Bildschirmfoto des Originalartikels auf pravda.com.ua
Am Morgen des Montags, dem 13. April, griffen russische Besatzungstruppen die Eisenbahninfrastruktur im Gebiet Dnipropetrowsk an.
Quelle: „Ukrsalisnyzja“, Ministerium für die Entwicklung von Gemeinden und Gebieten der Ukraine in den sozialen Netzwerken
Wörtlich: „Die Wiederaufnahme der Angriffe auf die Eisenbahninfrastruktur nach einer relativen Ruhephase ließ leider nicht lange auf sich warten.
Dank der präzisen Arbeit des Überwachungszentrums für Luftbedrohungen und der Lokomotivbesatzungen von „Ukrsalisnyzja“ in der Region Dnipropetrowsk gelang es heute Morgen, einen Nahverkehrszug rechtzeitig anzuhalten und die Fahrgäste zu evakuieren.“
Details: „Ukrsalisnyzja“ gibt an, dass das Überwachungszentrum die Luftbedrohung rechtzeitig registriert und die Informationen umgehend an die Lokführerbesatzungen von Nah- und Güterzügen weitergeleitet hat, die sich in der potenziellen Gefahrenzone befanden.
Der Nahverkehrszug wurde am nächsten Bahnhof angehalten, woraufhin etwa 500 Fahrgäste evakuiert wurden.
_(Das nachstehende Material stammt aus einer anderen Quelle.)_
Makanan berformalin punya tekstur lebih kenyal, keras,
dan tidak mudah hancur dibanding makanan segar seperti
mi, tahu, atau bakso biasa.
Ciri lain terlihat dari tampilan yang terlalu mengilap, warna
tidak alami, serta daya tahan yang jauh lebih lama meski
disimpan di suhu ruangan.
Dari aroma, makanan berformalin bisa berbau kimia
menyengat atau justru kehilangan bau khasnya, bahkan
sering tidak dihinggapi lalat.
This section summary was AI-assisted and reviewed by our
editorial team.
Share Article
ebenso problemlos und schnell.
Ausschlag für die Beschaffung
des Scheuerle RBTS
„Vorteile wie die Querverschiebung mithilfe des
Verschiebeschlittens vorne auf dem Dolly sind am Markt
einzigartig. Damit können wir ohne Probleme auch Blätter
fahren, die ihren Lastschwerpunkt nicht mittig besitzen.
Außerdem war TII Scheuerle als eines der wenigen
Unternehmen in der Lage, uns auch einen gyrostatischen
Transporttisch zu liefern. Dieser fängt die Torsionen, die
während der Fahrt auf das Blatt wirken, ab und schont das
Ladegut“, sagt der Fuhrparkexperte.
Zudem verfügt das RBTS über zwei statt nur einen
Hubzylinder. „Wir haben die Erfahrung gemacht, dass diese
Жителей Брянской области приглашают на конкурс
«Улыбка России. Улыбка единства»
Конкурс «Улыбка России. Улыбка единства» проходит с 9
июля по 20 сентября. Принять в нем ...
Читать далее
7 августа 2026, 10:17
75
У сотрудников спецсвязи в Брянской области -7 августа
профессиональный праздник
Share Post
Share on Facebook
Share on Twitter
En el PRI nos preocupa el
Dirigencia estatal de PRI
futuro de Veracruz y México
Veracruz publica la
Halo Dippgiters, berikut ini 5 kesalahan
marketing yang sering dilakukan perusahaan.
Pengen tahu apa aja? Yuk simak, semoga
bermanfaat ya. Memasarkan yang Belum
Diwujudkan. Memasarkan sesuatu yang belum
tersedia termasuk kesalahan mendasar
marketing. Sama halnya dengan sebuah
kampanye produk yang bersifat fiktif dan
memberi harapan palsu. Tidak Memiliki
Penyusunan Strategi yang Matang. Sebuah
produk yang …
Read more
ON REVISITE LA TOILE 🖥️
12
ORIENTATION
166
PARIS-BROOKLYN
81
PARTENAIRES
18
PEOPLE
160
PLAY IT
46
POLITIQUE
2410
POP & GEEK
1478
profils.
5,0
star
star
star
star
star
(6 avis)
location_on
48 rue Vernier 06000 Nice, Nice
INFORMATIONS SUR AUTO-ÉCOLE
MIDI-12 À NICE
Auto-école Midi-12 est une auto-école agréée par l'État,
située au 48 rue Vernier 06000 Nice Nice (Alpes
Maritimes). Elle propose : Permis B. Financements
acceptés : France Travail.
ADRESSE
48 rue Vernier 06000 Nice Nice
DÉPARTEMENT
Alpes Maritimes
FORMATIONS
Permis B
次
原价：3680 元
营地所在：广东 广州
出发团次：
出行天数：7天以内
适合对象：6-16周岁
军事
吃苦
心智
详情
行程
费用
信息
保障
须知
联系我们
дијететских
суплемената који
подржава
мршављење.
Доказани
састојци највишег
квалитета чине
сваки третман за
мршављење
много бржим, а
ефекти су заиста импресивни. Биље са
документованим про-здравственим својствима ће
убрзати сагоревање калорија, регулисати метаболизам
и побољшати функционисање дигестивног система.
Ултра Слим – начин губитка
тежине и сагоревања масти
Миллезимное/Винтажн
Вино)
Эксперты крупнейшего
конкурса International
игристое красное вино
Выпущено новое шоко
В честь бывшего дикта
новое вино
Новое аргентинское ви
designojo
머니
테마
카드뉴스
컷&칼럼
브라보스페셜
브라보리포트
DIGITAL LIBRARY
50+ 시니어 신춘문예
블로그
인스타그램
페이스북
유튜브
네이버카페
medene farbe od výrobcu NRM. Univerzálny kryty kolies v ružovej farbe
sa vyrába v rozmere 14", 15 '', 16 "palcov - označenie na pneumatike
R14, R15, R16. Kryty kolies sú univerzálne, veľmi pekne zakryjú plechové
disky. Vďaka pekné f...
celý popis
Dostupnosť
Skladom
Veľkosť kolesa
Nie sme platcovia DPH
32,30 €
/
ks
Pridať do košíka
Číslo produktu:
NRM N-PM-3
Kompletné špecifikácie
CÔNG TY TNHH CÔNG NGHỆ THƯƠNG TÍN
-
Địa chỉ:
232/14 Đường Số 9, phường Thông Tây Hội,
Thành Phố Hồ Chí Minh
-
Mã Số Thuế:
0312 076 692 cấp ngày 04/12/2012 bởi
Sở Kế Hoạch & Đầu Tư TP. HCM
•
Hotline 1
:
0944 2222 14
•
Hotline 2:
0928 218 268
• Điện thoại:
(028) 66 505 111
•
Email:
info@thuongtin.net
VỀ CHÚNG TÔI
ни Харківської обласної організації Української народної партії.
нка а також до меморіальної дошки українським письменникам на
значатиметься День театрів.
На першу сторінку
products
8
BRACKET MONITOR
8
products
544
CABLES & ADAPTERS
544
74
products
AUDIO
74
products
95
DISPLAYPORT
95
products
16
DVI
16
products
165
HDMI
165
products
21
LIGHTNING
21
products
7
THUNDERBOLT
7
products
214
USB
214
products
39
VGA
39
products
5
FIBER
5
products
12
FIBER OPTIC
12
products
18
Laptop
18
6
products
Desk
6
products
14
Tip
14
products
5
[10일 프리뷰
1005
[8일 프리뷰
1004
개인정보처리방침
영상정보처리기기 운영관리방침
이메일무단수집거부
Auch die Lokführer des Güterzugs verließen rechtzeitig das Führerstand. Anschließend führte der Feind einen Angriff in der Nähe der Lokomotive des Güterzugs durch.
Es wird darauf hingewiesen, dass dank des koordinierten Vorgehens keiner der Fahrgäste und Bahnmitarbeiter zu Schaden gekommen ist.
Nachdem keine Luftbedrohung mehr festgestellt wurde, kehrten die Fahrgäste in den Zug zurück, und dieser setzte seine Fahrt auf der Strecke fort.